Lionel is traveling along with the World’s Greatest Hobby Show again this year. Each year this tour travels to new cities across the United States with representatives from manufacturers, clubs and local hobby shops. It’s not your traditional train show but an event designed to provide a fun introduction to the hobby for newcomers of all ages. For more about the tour and this year’s locations, see the WGH website. As we travel to new cities, each week we’ll highlight some of the real railroading treasures of these towns here, beginning with this week’s show in Cleveland, OH.
Cleveland has long been a major transportation hub and an important location on all of the major northeastern trunk lines. With its port on Lake Erie, Cleveland was and is an important point in the movement or ore from the upper midwest to the mills of eastern Ohio and western Pennsylvania. It is also strategically located along the mainline of the old New York Central and later the Nickel Plate and served as a major interchange point with the other major players who built rails into the region including the Pennsylvania and Baltimore and Ohio. Add in the strength of the local industrial scene and the importance of Cleveland becomes clear.
The New York Central
While Cleveland hosted many railroads, the big player in town was the New York Central. Cleveland was more than just a stop on the way from New York to Chicago. While we focus on freight cars on Friday, no look at the NYC in Cleveland would be complete without mention of the Cleveland Terminal and its electrified operations. Trains of the NYC and the Nickel Plate both shared the tracks into the massive terminal at the center of town. Eventually the B&O, Wheeling and Lake Erie and Erie would also use the facility. Construction began in 1922 with a prominent new tower building which covered 17 acres on its own. The rest of the terminal complex, including the local roads, were elevated above the station platforms and tracks.

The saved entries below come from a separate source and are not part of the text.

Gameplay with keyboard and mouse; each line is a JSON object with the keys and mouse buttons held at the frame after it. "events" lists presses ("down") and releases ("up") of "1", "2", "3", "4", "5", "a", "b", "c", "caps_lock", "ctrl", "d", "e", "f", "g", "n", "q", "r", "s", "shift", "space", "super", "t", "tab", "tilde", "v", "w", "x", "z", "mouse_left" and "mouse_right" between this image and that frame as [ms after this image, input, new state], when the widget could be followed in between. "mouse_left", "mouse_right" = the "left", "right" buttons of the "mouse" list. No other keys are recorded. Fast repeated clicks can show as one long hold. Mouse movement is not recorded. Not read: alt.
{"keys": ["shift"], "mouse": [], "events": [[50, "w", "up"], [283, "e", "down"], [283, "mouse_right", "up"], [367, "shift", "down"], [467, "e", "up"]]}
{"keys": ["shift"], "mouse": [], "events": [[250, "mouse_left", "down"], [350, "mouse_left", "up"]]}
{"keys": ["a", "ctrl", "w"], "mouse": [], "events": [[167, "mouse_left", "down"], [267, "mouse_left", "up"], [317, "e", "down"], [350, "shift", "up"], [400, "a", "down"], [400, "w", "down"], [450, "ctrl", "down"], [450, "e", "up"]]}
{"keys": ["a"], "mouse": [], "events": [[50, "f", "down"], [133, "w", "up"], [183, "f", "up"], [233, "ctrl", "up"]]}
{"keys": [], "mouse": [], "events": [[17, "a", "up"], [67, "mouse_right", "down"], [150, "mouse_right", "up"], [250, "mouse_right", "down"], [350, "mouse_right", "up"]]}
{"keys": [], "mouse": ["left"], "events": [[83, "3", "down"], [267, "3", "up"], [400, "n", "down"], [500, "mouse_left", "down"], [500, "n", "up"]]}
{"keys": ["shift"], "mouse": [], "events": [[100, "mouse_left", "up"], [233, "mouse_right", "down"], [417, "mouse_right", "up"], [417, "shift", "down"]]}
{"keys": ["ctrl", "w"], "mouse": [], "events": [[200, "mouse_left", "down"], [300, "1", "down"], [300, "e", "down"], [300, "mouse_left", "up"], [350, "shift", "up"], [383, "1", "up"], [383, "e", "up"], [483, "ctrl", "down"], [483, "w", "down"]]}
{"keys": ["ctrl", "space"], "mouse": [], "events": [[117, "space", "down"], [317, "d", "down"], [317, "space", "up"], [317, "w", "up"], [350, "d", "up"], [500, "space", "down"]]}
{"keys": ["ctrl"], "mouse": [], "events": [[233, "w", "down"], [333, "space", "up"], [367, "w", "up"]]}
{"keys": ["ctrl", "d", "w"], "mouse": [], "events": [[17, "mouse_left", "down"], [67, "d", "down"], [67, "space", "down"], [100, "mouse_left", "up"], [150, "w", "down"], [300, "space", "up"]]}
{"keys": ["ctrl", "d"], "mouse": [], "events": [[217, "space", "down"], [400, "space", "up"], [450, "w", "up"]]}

The operation was electrified with overhead catenary until 1955. Twenty-two electric locomotives were used to reduce smoke in the city and the long subterranean runs through the terminal itself.
Cleveland was also an important junction for the NYC. Just to the west in Berea, mainlines to Chicago and St. Louis split (both were once separate railroads.) Working east, Berea was also the location of the split of two lines around Cleveland itself. Today these routes are owned by different railroads, Norfolk Southern and CSX, and from a public park you can watch the passage of more than 80 daily trains on average.
A few miles east of Cleveland at Ashtabula, the NYC’s branchline south to Youngstown and a connection with the Pittsburgh and Lake Erie created another busy artery into the mainline.
The Nickel Plate
The New York, Chicago and St. Louis was built in direct competition with the Central. In most places, the two mainlines along the shore of Lake Erie are within sight of one another. With its through service to New York City, the Nickel Plate never posed much of a threat to the Central’s passenger traffic, but it certainly gave the railroad a run for its money on the more lucrative fast freight trade.
The Nickel Plate became part of the Norfolk and Western in 1960. Today the mainline still hums with daily Norfolk Southern freight trains which can often be seen racing head to head with CSX freights on the old “Water Level Route” just a few yards away.
The Pennsy’s mainline to Chicago stretched west from Pittsburgh and stayed well south of Cleveland. They did reach the city via a North-South route from Cleveland to Mingo Junction, Ohio. This route was a major funnel for ore, coal, coke and limestone between the port, mines and mills at both ends of the line.
As Conrail rationalized routes in the 1980s, this route to Cleveland became the primary mainline from Pittsburgh to Chicago (connecting with the former NYC in Cleveland for the rest of the trip.) Cleveland was the epicenter of Conrail’s big “X” between Chicago and Philadelphia and St. Louis and New York. It is one of the few cities whose operations have seemed to get more interesting and complex with each of the major mergers in the late Twentieth Century.
The Baltimore and Ohio
Not to be left out, the B&O too built a branch north from its main line through central Ohio to reach the Cleveland docks. The B&O served several customers in the “Flats” area along the lakefront and Cuyahoga River. Much of this area, including the river which infamously caught fire in 1969, have been cleaned up and renovated and today is a thriving area of restaurants and clubs.
The B&O’s successor, CSX, became a major player in town in 1998 with its acquisition of Conrail. The railroad map of Cleveland was redrawn again and while CSX inherited most of the former NYC lines, within the city and to the west, Norfolk Southern also operates over former Central tracks.
With all the big name railroads in the city, it is easy to overlook the many industries that made Cleveland more than just an important junction. The entire region was once home to many steel mills, factories and heavy industry.
While a lot of these industries have been shuttered, much remains. You wouldn’t expect to find a salt mine in the heart of one of the countries big cities, but Cargil Salt has just that. The mine access is near the old NYC mainline and the operation stretches out for miles beneath Lake Erie.
Ringing the city are a few remaining steel operations and several important automotive assembly and parts plants. All of this traffic feeds the many freight yards around the city.
Should you choose to railfan around Cleveland today, there are lots of safe places both within the city and neighboring communities to watch trains from public property. And you’re sure to find something appealing to almost any railroad interest.